### HOW TO COMPLETE THIS TASK
Please reproduce the listing below, switching each "schuldeiser" to "crediteur" and leaving every other line unchanged.

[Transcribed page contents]

========

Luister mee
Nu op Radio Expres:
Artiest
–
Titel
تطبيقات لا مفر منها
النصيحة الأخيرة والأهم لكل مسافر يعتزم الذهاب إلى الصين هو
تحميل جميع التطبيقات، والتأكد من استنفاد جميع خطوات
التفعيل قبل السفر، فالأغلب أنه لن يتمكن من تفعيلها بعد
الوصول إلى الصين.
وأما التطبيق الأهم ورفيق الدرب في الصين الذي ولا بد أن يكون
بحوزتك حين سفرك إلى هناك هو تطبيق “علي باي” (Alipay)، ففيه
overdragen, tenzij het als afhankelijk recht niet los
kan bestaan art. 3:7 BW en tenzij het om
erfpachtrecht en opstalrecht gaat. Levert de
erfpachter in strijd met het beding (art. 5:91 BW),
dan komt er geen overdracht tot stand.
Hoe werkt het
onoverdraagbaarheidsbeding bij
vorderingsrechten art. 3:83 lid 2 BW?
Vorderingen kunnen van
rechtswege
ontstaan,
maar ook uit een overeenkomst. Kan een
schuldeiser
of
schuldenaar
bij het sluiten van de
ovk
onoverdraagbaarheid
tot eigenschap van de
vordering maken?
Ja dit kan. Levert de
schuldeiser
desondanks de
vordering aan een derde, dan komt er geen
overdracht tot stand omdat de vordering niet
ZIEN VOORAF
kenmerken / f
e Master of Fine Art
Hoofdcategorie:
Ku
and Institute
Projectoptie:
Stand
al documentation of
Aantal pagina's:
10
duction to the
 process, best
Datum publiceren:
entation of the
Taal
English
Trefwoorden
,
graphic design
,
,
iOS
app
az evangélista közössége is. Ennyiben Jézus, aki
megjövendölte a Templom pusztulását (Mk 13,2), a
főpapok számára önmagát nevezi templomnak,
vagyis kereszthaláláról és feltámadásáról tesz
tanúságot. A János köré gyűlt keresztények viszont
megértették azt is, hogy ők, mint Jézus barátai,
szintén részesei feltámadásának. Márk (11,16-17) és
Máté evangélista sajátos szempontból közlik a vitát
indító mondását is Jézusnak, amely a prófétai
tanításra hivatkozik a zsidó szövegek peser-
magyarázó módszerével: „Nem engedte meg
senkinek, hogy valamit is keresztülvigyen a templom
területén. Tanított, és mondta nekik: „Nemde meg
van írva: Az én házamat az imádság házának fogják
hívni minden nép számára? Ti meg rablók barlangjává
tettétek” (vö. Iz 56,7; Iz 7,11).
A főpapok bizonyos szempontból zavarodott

========

### RESPONSE
Luister mee
Nu op Radio Expres:
Artiest
–
Titel
تطبيقات لا مفر منها
النصيحة الأخيرة والأهم لكل مسافر يعتزم الذهاب إلى الصين هو
تحميل جميع التطبيقات، والتأكد من استنفاد جميع خطوات
التفعيل قبل السفر، فالأغلب أنه لن يتمكن من تفعيلها بعد
الوصول إلى الصين.
وأما التطبيق الأهم ورفيق الدرب في الصين الذي ولا بد أن يكون
بحوزتك حين سفرك إلى هناك هو تطبيق “علي باي” (Alipay)، ففيه
overdragen, tenzij het als afhankelijk recht niet los
kan bestaan art. 3:7 BW en tenzij het om
erfpachtrecht en opstalrecht gaat. Levert de
erfpachter in strijd met het beding (art. 5:91 BW),
dan komt er geen overdracht tot stand.
Hoe werkt het
onoverdraagbaarheidsbeding bij
vorderingsrechten art. 3:83 lid 2 BW?
Vorderingen kunnen van
rechtswege
ontstaan,
maar ook uit een overeenkomst. Kan een
crediteur
of
schuldenaar
bij het sluiten van de
ovk
onoverdraagbaarheid
tot eigenschap van de
vordering maken?
Ja dit kan. Levert de
crediteur
desondanks de
vordering aan een derde, dan komt er geen
overdracht tot stand omdat de vordering niet
ZIEN VOORAF
kenmerken / f
e Master of Fine Art
Hoofdcategorie:
Ku
and Institute
Projectoptie:
Stand
al documentation of
Aantal pagina's:
10
duction to the
 process, best
Datum publiceren:
entation of the
Taal
English
Trefwoorden
,
graphic design
,
,
iOS
app
az evangélista közössége is. Ennyiben Jézus, aki
megjövendölte a Templom pusztulását (Mk 13,2), a
főpapok számára önmagát nevezi templomnak,
vagyis kereszthaláláról és feltámadásáról tesz
tanúságot. A János köré gyűlt keresztények viszont
megértették azt is, hogy ők, mint Jézus barátai,
szintén részesei feltámadásának. Márk (11,16-17) és
Máté evangélista sajátos szempontból közlik a vitát
indító mondását is Jézusnak, amely a prófétai
tanításra hivatkozik a zsidó szövegek peser-
magyarázó módszerével: „Nem engedte meg
senkinek, hogy valamit is keresztülvigyen a templom
területén. Tanított, és mondta nekik: „Nemde meg
van írva: Az én házamat az imádság házának fogják
hívni minden nép számára? Ti meg rablók barlangjává
tettétek” (vö. Iz 56,7; Iz 7,11).
A főpapok bizonyos szempontból zavarodott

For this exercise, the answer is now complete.